Wednesday, August 7, 2013

Prodigal Daughter

First of all, I apologize that everything has been out of sync the last few days.  My computer has been in and out of the shop, but I think I've finally got everything just about under control now. 

Day 6: What is the hardest thing you have ever experienced?

I had to think about this one for a long time.  I nearly wrote about the loss of one of my dear friends to suicide a few years back.  I've shared that story on this blog before.  Losing Gatlin was a very difficult time in my life.

However, I think the hardest thing I've experienced was when I turned away from the Lord as a young teenager.  I'd grown up in a Christian home.  Even though I had not fully shouldered my faith on my own, I grew up hearing the name of Jesus spoken and praised all around me.  I struggled with several things growing up, like depression and anxiety, but as soon as I made the decision to stop believing in God completely, everything crashed to the ground.

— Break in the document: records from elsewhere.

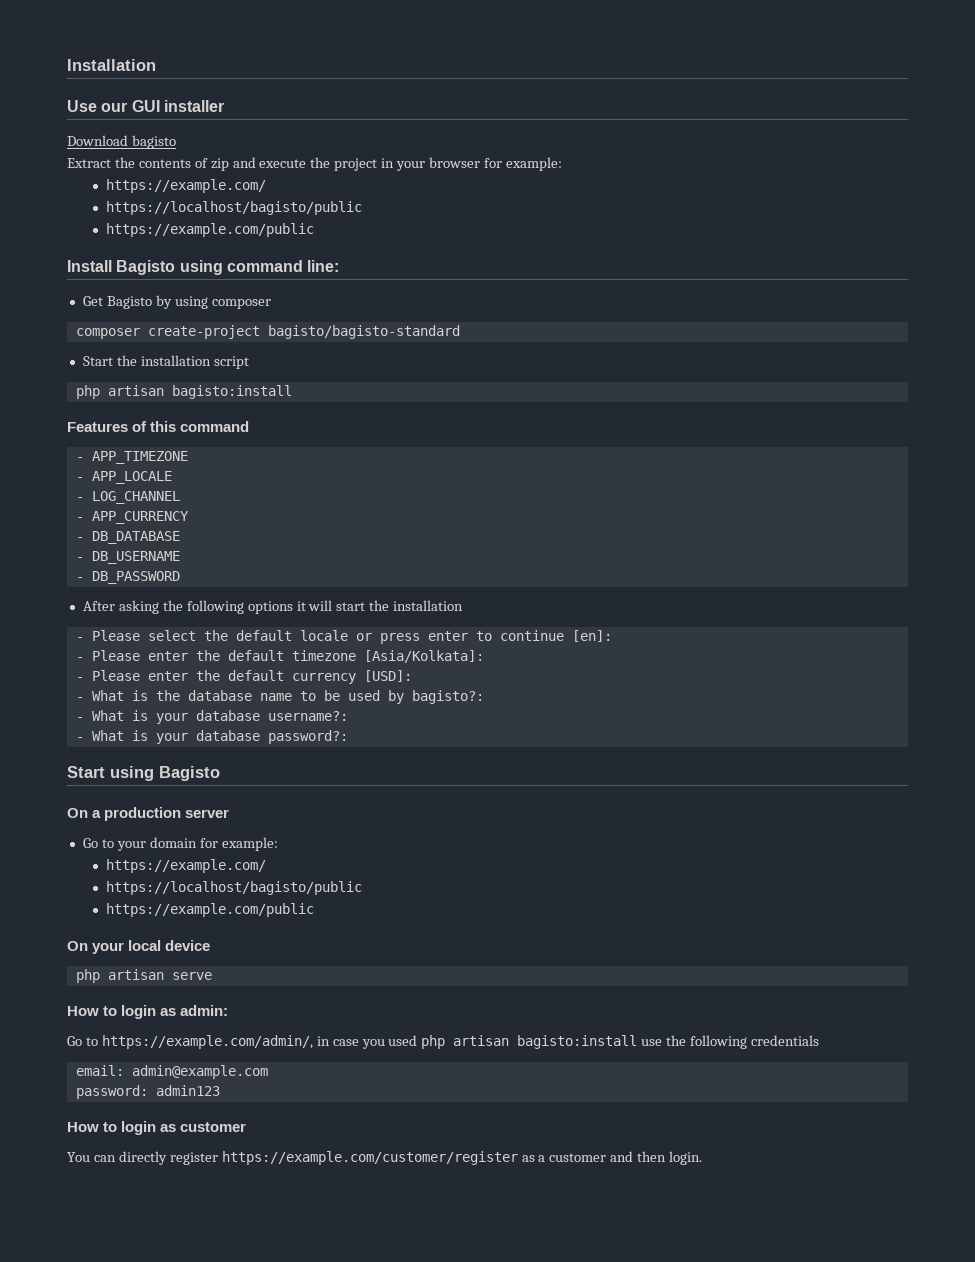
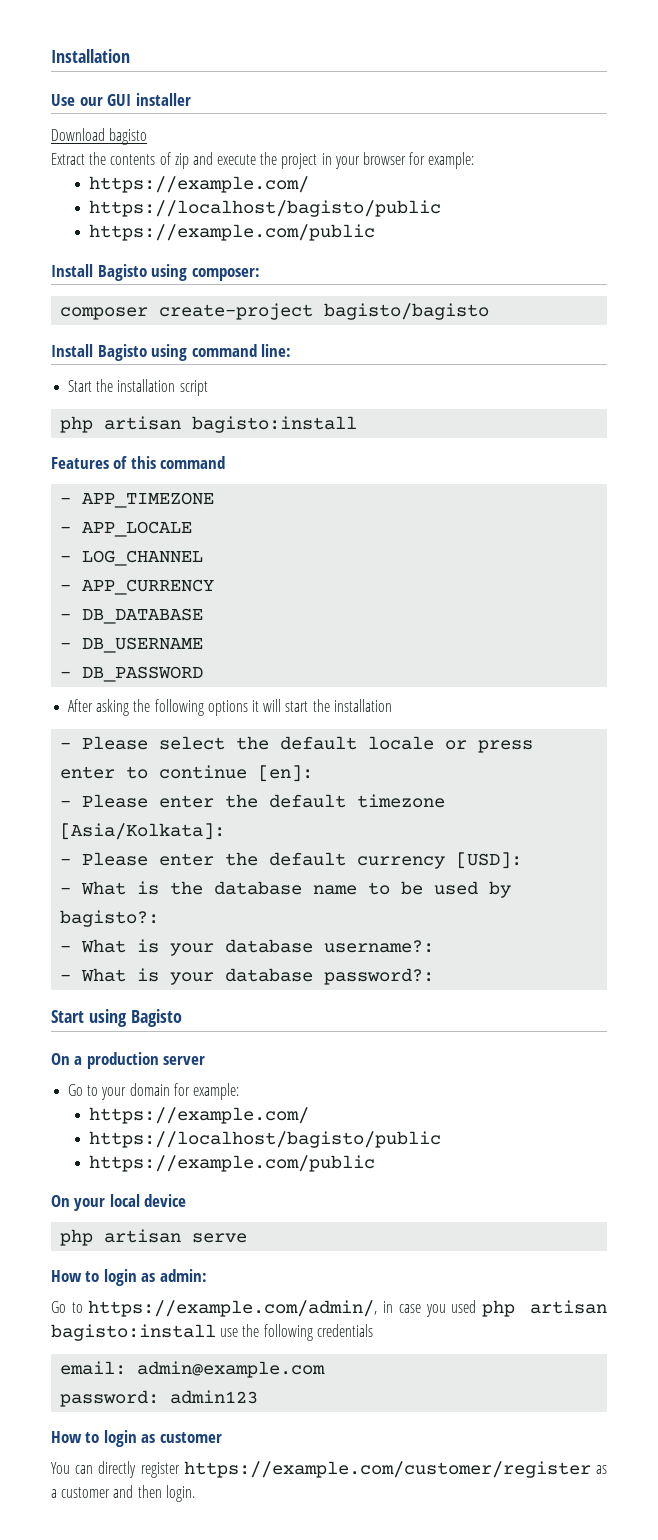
[226,260,340,272] [82,295,271,309] [75,325,460,339] command line: // Get Bagisto by using composer // composer create-project bagisto/bagisto-standard -> [191,268,260,281] [60,303,490,320] [51,344,292,361] composer: // composer create-project bagisto/bagisto // Install Bagisto using command line:

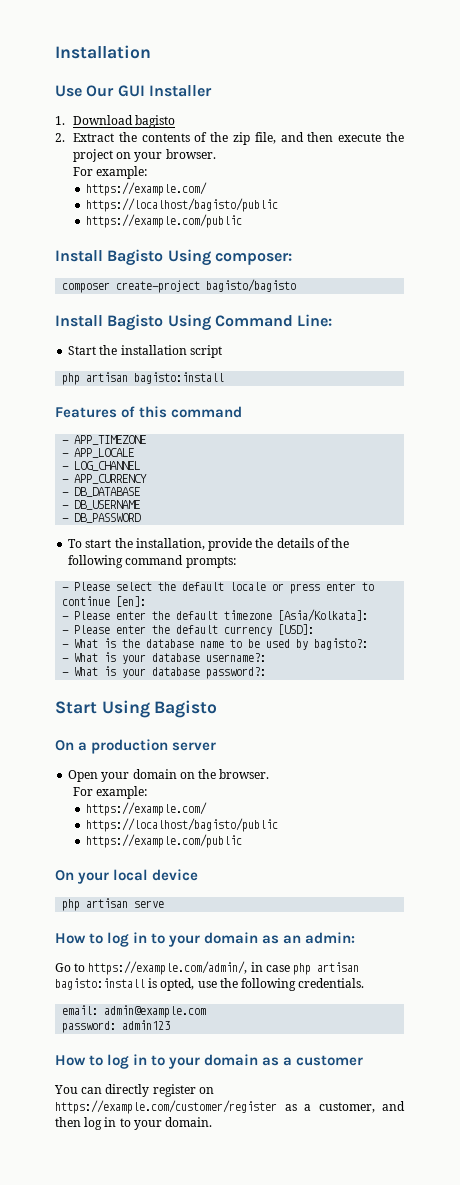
[79,93,191,106] our GUI installer // -> [86,85,212,97] [55,116,65,125] Our GUI Installer // 1.
(148, 136) none -> [55,133,65,142] 2.
[174,152,426,169] zip and execute the project in your browser for -> [210,132,404,145] [73,149,216,162] [73,167,94,176] the zip file, and then execute the project on your browser. // For
[151,264,188,281] using -> [167,249,211,266] Using
[151,344,292,361] using command line: -> [167,314,333,331] Using Command Line:
[68,699,392,716] After asking the following options it will start the installation -> [68,538,350,551] [68,555,236,568] To start the installation, provide the details of the following command prompts:
[88,1009,127,1027] using -> [101,700,150,718] Using
[68,1083,190,1100] Go to your domain for -> [68,769,270,782] [73,787,94,796] Open your domain on the browser. // For
[103,1269,156,1286] login as -> [107,932,302,947] log in to your domain as an
[425,1300,607,1317] [51,1324,216,1341] you used php artisan bagisto:install -> [293,962,360,975] [55,978,195,991] php artisan bagisto:install is opted,
[316,1324,373,1337] credentials -> [298,978,365,988] credentials.
[103,1430,156,1447] login as -> [107,1054,293,1069] log in to your domain as a
(180, 1470) none -> [198,1087,214,1094] on
[61,1485,195,1502] customer and then login. -> [318,1101,405,1113] [55,1117,213,1130] customer, and then log in to your domain.

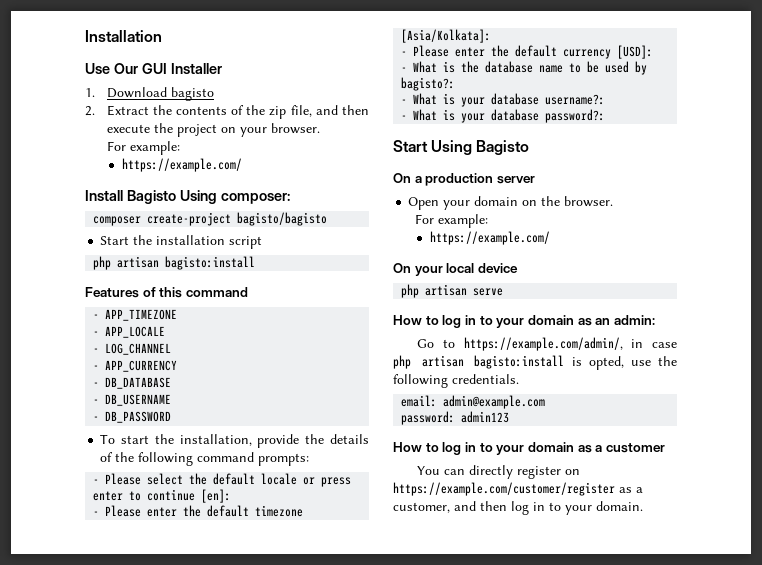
[86,198,279,212] [86,214,243,228] // https://localhost/bagisto/public // https://example.com/public -> (243, 165) none
[55,314,333,331] // Install Bagisto Using Command Line: -> (328, 219) none
[86,818,279,832] [86,834,243,848] // https://localhost/bagisto/public // https://example.com/public -> (551, 238) none

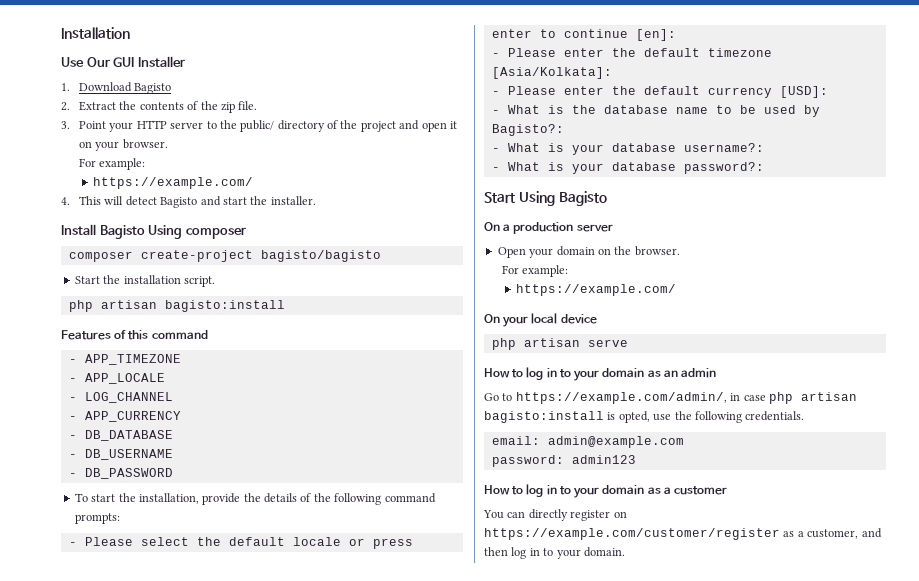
[170,87,214,101] bagisto -> [134,83,172,94] Bagisto
[290,105,369,117] [106,123,217,137] file, and then execute the project -> [238,101,258,110] [61,120,457,132] file. // 3. Point your HTTP server to the public/ directory of the project and open it
(243, 165) none -> [61,196,316,208] // 4. This will detect Bagisto and start the installer.
[220,193,290,204] composer: -> [185,227,246,239] composer
[229,236,263,249] script -> [183,276,215,287] script.
[401,77,456,91] bagisto?: -> [491,124,564,136] Bagisto?:
[613,315,655,325] admin: -> [681,368,717,378] admin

I'd been wrestling with my faith for several months as depression and suicidal thoughts weighed me down.  How could God truly love someone like me?  Why don't I hear Him?  Why are there starving children around the world?  And with each new thought, I began to distance myself further and further from Him.

One day, I was talking to a friend and sharing how frustrated I was with everything, how I felt completely abandoned by God.  And that's when I said it aloud for the first time.  "I don't think I'm a Christian anymore.  I don't even believe in God."  Once those words left my mouth, I felt completely lost.  But I hardened my heart.  I took each of those words and gave myself a new name, not a child of God, resigned to walk alone.  As if I could handle my crumbling life with my own feeble strength.

My heart emptied.  I felt forsaken by the Lord, even though I was the one who had run from Him.  I turned to things that broke my Father's heart, like self injury and a suicide attempt.  I wanted to die.

A few months before my fifteenth birthday, Christ reminded me of the power of His Gospel and the relentlessness of His love.  I was a prodigal daughter who had run away as far as I possibly could, and still He ran to me, embracing me into arms more loving than I ever co uld have deserved.  He breathed into me new life.  He spoke redemption and transformation over me.  He called me "beloved" when I should have been called "enemy."

And that's how the hardest thing I've ever experienced became a testament of the goodness and mercy of the Creator of the universe.

But while the daughter was still a long way off, the Father saw her and felt compassion on her and ran and embraced her and kissed her.  "Let us celebrate, for this child of mine was dead and she has come back to life.  She was lost and now she is found."  And they began to celebrate.